Saints That Weren't

By James Martin, a Jesuit priest, is the author of “My Life With the Saints” (THE NEW YORK TIMES, 01/11/06):

EVEN though today is All Saints’ Day, most Americans probably don’t know the name of the newest American saint. Or that, like several saints, she was mistreated by the church that she served so faithfully.

Last month, Pope Benedict XVI declared Mother Théodore Guérin, who lived and worked in rural Indiana in the mid-1800’s, a saint. She is therefore worthy of “public veneration” by Catholics worldwide. Mother Guérin founded the Sisters of Providence of St. Mary-of-the-Woods and started several schools and a college in the region.

You would think that this would have won her favor from the local bishop. You would be wrong.

At the time, the idea of an independent woman deciding where and when to open schools offended Célestine de la Hailandière, the Catholic bishop of Vincennes, Ind. In 1844, when Mother Guérin was away from her convent raising money, the bishop ordered her congregation to elect a new superior, in a bid to eject her from the very order of nuns that she had founded.

The independent-minded sisters simply re-elected Mother Guérin. Infuriated, Bishop Hailandière told the future saint that she was forbidden from setting foot in her own convent, since he, the bishop, considered himself its sole proprietor.

Three years later, Bishop Hailandière demanded that Mother Guérin resign. When she refused, the bishop told her congregation that she was no longer superior, that she was ordered to leave Indiana, and that she was forbidden from communicating with her sisters. Her sisters replied that they were not willing to obey a dictator. The situation worsened until, just a few weeks later, Bishop Hailandière was suddenly replaced by the Vatican. From then on, the Sisters of Providence flourished. Today its 465 members work in 10 states, the District of Columbia, China and Taiwan.
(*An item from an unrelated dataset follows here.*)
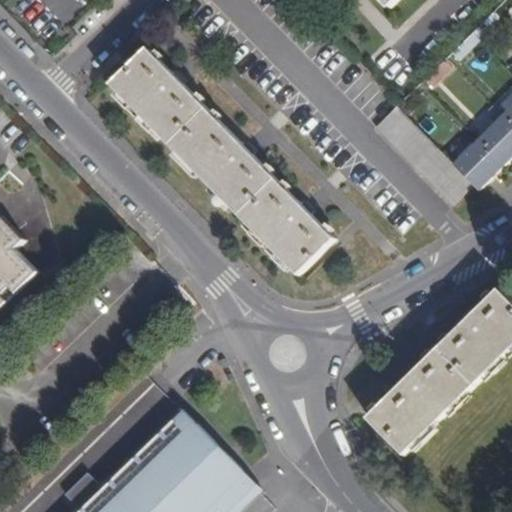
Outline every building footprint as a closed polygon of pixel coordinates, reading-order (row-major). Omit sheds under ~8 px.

Many people think of the saints as docile, but Mother Guérin is not the only saint to have found herself at odds with local bishops, church officials or even the Vatican. Joan of Arc was burned at the stake at the behest of church officials. The writings of the great theologian Thomas Aquinas came under suspicion during his lifetime in the 13th century. And Ignatius Loyola, the founder of the Jesuits, was jailed during the Spanish Inquisition over complaints about his ideas on prayer.

Somewhat more recently, in 1871, Mother Mary MacKillop was excommunicated — the church’s severest punishment — four years after founding a religious order for women in Australia. One biographer wrote that the bishops of the day were intimidated by Mary’s “independent spirit and steely character.” In 1995, Mary MacKillop was beatified, the final step before canonization, by Pope John Paul II.
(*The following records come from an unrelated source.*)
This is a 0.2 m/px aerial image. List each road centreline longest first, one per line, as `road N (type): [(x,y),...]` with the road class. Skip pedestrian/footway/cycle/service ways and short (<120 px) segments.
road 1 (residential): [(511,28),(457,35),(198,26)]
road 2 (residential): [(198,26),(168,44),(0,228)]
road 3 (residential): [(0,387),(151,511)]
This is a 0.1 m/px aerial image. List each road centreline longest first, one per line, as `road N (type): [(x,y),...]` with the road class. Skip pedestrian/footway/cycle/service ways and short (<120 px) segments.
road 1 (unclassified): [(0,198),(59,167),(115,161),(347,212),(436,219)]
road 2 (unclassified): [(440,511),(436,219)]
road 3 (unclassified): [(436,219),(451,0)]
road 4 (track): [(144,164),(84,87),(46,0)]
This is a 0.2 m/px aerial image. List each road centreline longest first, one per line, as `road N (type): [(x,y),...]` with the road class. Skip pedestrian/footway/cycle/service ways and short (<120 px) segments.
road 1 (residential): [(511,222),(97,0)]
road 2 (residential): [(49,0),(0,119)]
The church’s long history of “faithful dissent” offers both hope and perspective to Catholics in our time. It echoes the call of the Second Vatican Council, which, in 1964, declared that expressing opinions “on matters concerning the good of the church” is sometimes an obligation for the faithful.
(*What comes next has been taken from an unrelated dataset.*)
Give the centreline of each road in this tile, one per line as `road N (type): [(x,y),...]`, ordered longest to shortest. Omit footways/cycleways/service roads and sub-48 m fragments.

But, as some saints knew firsthand, a sincere intention is no guarantee that everybody in the church will listen — even today. Members of Voice of the Faithful, the lay organization founded in response to the sexual abuse scandals, are sometimes barred from meeting in Catholic parishes. Local chapters often gather in nearby Protestant church halls. Who knows which future saints are lurking there?

All Saints’ Day is a good time to remember that while most saints led lives of quiet service, some led the life of the noisy prophet, speaking the truth to power — even when that power was within the church.

Today the Catholic Church rightly honors all of its saints, even those it once mistreated, silenced or excommunicated. That includes Mother Théodore Guérin. It makes you wonder what Bishop Hailandière thinks from his post in heaven — or wherever he is today.